On view in Gallery 9 right now is Robert Frank’s “Charleston, South Carolina,” a print from his seminal series The Americans, which turned 50 this year. In 1955 and 1956, the Swiss-born Frank drove all over this land (well, the mainland) fueled by a Guggenheim fellowship. The end result was the 83 images in the book that no American publisher would touch.

It took a Frenchman, Robert Delpire, to publish Les Americains in 1958. Progressive publisher Barney Rosset produced the first American edition under his Grove Press the following year. Frank revealed a harsh, sometimes divided America that was a lot different from the rah-rah ’50s dream of Father Knows Best. His out-of-the-box compositions paved the way for William Eggleston’s profound color images of America that have garnered unanimous applause in the Whitney’s William Eggleston: Democratic Camera.

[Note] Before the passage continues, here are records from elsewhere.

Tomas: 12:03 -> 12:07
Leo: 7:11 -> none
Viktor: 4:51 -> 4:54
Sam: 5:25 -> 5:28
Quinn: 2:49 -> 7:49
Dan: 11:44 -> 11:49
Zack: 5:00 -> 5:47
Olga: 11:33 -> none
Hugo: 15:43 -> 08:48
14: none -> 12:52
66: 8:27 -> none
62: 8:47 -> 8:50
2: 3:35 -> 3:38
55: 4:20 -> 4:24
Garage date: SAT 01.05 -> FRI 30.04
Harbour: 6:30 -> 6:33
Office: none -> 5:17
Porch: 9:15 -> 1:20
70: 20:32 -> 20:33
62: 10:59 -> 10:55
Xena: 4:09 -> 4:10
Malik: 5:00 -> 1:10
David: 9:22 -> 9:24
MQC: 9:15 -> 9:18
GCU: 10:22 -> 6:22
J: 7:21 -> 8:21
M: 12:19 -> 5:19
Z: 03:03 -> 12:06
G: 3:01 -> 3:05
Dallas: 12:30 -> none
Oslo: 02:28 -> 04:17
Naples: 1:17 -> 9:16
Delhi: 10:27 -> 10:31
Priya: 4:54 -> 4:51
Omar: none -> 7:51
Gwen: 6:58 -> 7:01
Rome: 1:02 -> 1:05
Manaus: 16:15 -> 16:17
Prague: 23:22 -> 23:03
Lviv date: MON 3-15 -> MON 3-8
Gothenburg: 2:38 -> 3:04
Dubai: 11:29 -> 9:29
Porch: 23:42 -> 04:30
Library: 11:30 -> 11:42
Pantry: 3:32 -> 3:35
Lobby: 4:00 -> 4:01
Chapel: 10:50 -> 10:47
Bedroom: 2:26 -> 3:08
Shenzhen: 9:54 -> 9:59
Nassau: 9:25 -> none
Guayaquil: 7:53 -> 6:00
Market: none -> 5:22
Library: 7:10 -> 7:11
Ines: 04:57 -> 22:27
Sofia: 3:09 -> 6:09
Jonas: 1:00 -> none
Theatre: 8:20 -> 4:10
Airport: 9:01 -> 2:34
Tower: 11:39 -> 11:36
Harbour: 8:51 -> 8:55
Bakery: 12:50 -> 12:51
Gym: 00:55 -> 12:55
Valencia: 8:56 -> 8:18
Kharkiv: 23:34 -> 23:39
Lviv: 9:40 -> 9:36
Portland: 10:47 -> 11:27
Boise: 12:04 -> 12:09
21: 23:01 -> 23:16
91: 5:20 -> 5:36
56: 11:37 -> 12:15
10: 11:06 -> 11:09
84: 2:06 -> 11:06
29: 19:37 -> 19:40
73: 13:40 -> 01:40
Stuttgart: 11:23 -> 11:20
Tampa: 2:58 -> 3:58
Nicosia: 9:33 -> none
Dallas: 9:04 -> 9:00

“No one has had a greater influence on photography in the last half-century than the Swiss-born Mr. Frank, though his reputation rests almost entirely on a single book published five decades ago,” writes Philip Gefter in the New York Times. (Listen to Frank talk about working on The Americans.) In January, the National Gallery of Art in Washington, DC, will present Looking In: Robert Frank’s ‘The Americans a celebration of the photographer’s landmark work. All 83 photographs (and all 81 contact sheets) will be on view.

But you can study one of them right here in Honolulu right now. It is on view in the exhibition Face to Face through February 22. Come see what all the fuss is about.